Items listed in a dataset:
%%
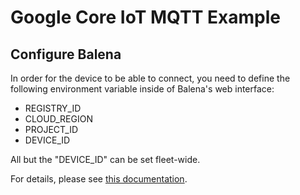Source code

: # Google Core IoT MQTT Example

## Configure Balena

In order for the device to be able to connect, you need to define the following environment variable inside of Balena's web interface:

 * REGISTRY_ID
 * CLOUD_REGION
 * PROJECT_ID
 * DEVICE_ID

All but the "DEVICE_ID" can be set fleet-wide.

For details, please see [this documentation](https://github.com/WoTTsecurity/agent/tree/master/docs/examples/google-core-iot).

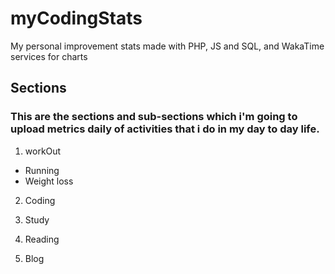 # myCodingStats

My personal improvement stats made with PHP, JS and SQL, and WakaTime services for charts

## Sections

### This are the sections and sub-sections which i'm going to upload metrics daily of activities that i do in my day to day life.

1. workOut

- Running
- Weight loss

2. Coding

3. Study

4. Reading

5. Blog
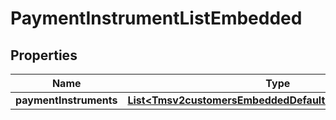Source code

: 
# PaymentInstrumentListEmbedded

## Properties
Name | Type | Description | Notes
------------ | ------------- | ------------- | -------------
**paymentInstruments** | [**List&lt;Tmsv2customersEmbeddedDefaultPaymentInstrument&gt;**](Tmsv2customersEmbeddedDefaultPaymentInstrument.md) |  |  [optional]



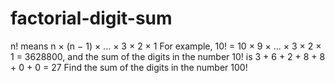 # factorial-digit-sum
n! means n × (n − 1) × ... × 3 × 2 × 1 
For example, 10! = 10 × 9 × ... × 3 × 2 × 1 = 3628800,
and the sum of the digits in the number 10! is 3 + 6 + 2 + 8 + 8 + 0 + 0 = 27
Find the sum of the digits in the number 100!
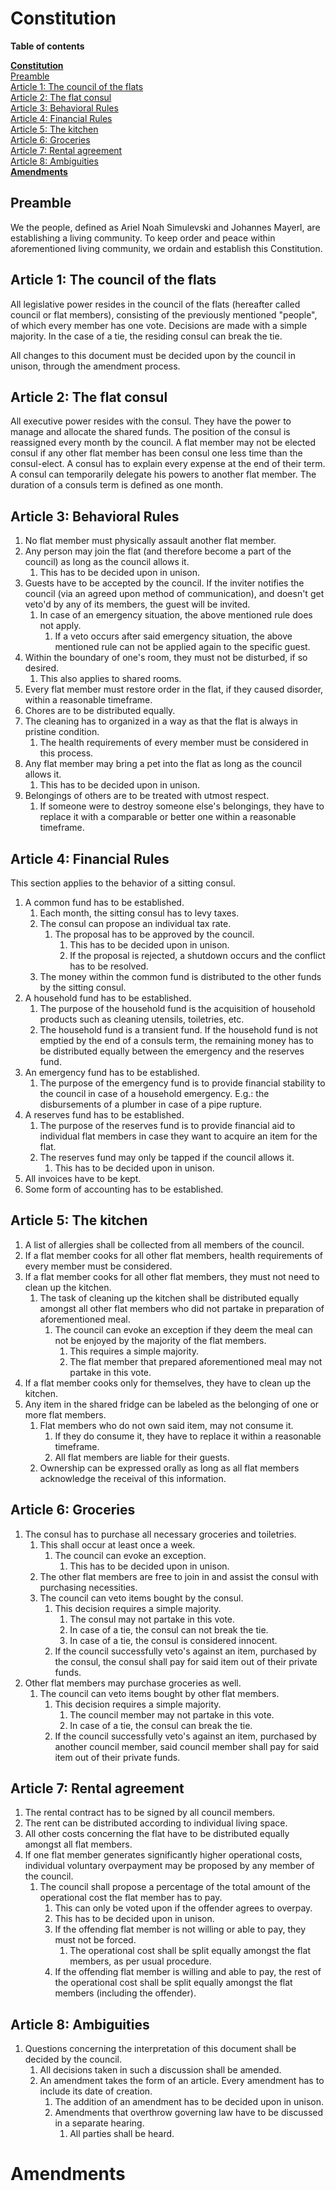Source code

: # Constitution

**Table of contents**

[**Constitution**](#constitution)
<br>
[Preamble](#preamble)
<br>
[Article 1: The council of the flats](#article-1-the-council-of-the-flats)
<br>
[Article 2: The flat consul](#article-2-the-flat-consul)
<br>
[Article 3: Behavioral Rules](#article-3-behavioral-rules)
<br>
[Article 4: Financial Rules](#article-4-financial-rules)
<br>
[Article 5: The kitchen](#article-5-the-kitchen)
<br>
[Article 6: Groceries](#article-6-groceries)
<br>
[Article 7: Rental agreement](#article-7-rental-agreement)
<br>
[Article 8: Ambiguities](#article-8-ambiguities)
<br>
[**Amendments**](#amendments)

## Preamble

We the people, defined as Ariel Noah Simulevski and Johannes Mayerl, are establishing a living community. To keep order and peace within aforementioned living community, we ordain and establish this Constitution.

## Article 1: The council of the flats

All legislative power resides in the council of the flats (hereafter called council or flat members), consisting of the previously mentioned "people", of which every member has one vote. Decisions are made with a simple majority. In the case of a tie, the residing consul can break the tie.

All changes to this document must be decided upon by the council in unison, through the amendment process.

## Article 2: The flat consul

All executive power resides with the consul. They have the power to manage and allocate the shared funds. The position of the consul is reassigned every month by the council. A flat member may not be elected consul if any other flat member has been consul one less time than the consul-elect. A consul has to explain every expense at the end of their term. A consul can temporarily delegate his powers to another flat member. The duration of a consuls term is defined as one month.

## Article 3: Behavioral Rules

1. No flat member must physically assault another flat member.
2. Any person may join the flat (and therefore become a part of the council) as long as the council allows it.
   1. This has to be decided upon in unison.
3. Guests have to be accepted by the council. If the inviter notifies the council (via an agreed upon method of communication), and doesn't get veto'd by any of its members, the guest will be invited.
   1. In case of an emergency situation, the above mentioned rule does not apply.
      1. If a veto occurs after said emergency situation, the above mentioned rule can not be applied again to the specific guest.
4. Within the boundary of one's room, they must not be disturbed, if so desired.
   1. This also applies to shared rooms.
5. Every flat member must restore order in the flat, if they caused disorder, within a reasonable timeframe.
6. Chores are to be distributed equally.
7. The cleaning has to organized in a way as that the flat is always in pristine condition.
   1. The health requirements of every member must be considered in this process.
8. Any flat member may bring a pet into the flat as long as the council allows it.
   1. This has to be decided upon in unison.
9. Belongings of others are to be treated with utmost respect.
   1. If someone were to destroy someone else's belongings, they have to replace it with a comparable or better one within a reasonable timeframe.

## Article 4: Financial Rules

This section applies to the behavior of a sitting consul.

1. A common fund has to be established.
   1. Each month, the sitting consul has to levy taxes.
   2. The consul can propose an individual tax rate.
      1. The proposal has to be approved by the council.
         1. This has to be decided upon in unison.
         2. If the proposal is rejected, a shutdown occurs and the conflict has to be resolved.
   3. The money within the common fund is distributed to the other funds by the sitting consul.
2. A household fund has to be established.
   1. The purpose of the household fund is the acquisition of household products such as cleaning utensils, toiletries, etc.
   2. The household fund is a transient fund. If the household fund is not emptied by the end of a consuls term, the remaining money has to be distributed equally between the emergency and the reserves fund.
3. An emergency fund has to be established.
   1. The purpose of the emergency fund is to provide financial stability to the council in case of a household emergency. E.g.: the disbursements of a plumber in case of a pipe rupture.
4. A reserves fund has to be established.
   1. The purpose of the reserves fund is to provide financial aid to individual flat members in case they want to acquire an item for the flat.
   2. The reserves fund may only be tapped if the council allows it.
      1. This has to be decided upon in unison.
5. All invoices have to be kept.
6. Some form of accounting has to be established.

## Article 5: The kitchen

1. A list of allergies shall be collected from all members of the council.
2. If a flat member cooks for all other flat members, health requirements of every member must be considered.
3. If a flat member cooks for all other flat members, they must not need to clean up the kitchen.
   1. The task of cleaning up the kitchen shall be distributed equally amongst all other flat members who did not partake in preparation of aforementioned meal.
      1. The council can evoke an exception if they deem the meal can not be enjoyed by the majority of the flat members.
         1. This requires a simple majority.
         2. The flat member that prepared aforementioned meal may not partake in this vote.
4. If a flat member cooks only for themselves, they have to clean up the kitchen.
5. Any item in the shared fridge can be labeled as the belonging of one or more flat members.
   1. Flat members who do not own said item, may not consume it.
      1. If they do consume it, they have to replace it within a reasonable timeframe.
      2. All flat members are liable for their guests.
   2. Ownership can be expressed orally as long as all flat members acknowledge the receival of this information.

## Article 6: Groceries 

1. The consul has to purchase all necessary groceries and toiletries.
   1. This shall occur at least once a week.
      1. The council can evoke an exception.
         1. This has to be decided upon in unison.
   2. The other flat members are free to join in and assist the consul with purchasing necessities.
   3. The council can veto items bought by the consul.
      1. This decision requires a simple majority.
         1. The consul may not partake in this vote.
         2. In case of a tie, the consul can not break the tie.
         3. In case of a tie, the consul is considered innocent.
      2. If the council successfully veto's against an item, purchased by the consul, the consul shall pay for said item out of their private funds.
2. Other flat members may purchase groceries as well.
   1. The council can veto items bought by other flat members.
      1. This decision requires a simple majority.
         1. The council member may not partake in this vote.
         2. In case of a tie, the consul can break the tie.
      2. If the council successfully veto's against an item, purchased by another council member, said council member shall pay for said item out of their private funds.

## Article 7: Rental agreement

1. The rental contract has to be signed by all council members.
2. The rent can be distributed according to individual living space.
3. All other costs concerning the flat have to be distributed equally amongst all flat members.
4. If one flat member generates significantly higher operational costs, individual voluntary overpayment may be proposed by any member of the council.
   1. The council shall propose a percentage of the total amount of the operational cost the flat member has to pay.
      1. This can only be voted upon if the offender agrees to overpay.
      2. This has to be decided upon in unison.
      3. If the offending flat member is not willing or able to pay, they must not be forced.
         1. The operational cost shall be split equally amongst the flat members, as per usual procedure.
      4. If the offending flat member is willing and able to pay, the rest of the operational cost shall be split equally amongst the flat members (including the offender).

## Article 8: Ambiguities

1. Questions concerning the interpretation of this document shall be decided by the council. 
   1. All decisions taken in such a discussion shall be amended. 
   2. An amendment takes the form of an article. Every amendment has to include its date of creation. 
      1. The addition of an amendment has to be decided upon in unison.
      2. Amendments that overthrow governing law have to be discussed in a separate hearing.
          1. All parties shall be heard.

# Amendments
%%
The answer is the lines above between the line holding "1. The council can evoke an exception if" and the line holding "5. Any item", inclusive, each written out exactly, and no others.

      1. The council can evoke an exception if they deem the meal can not be enjoyed by the majority of the flat members.
         1. This requires a simple majority.
         2. The flat member that prepared aforementioned meal may not partake in this vote.
4. If a flat member cooks only for themselves, they have to clean up the kitchen.
5. Any item in the shared fridge can be labeled as the belonging of one or more flat members.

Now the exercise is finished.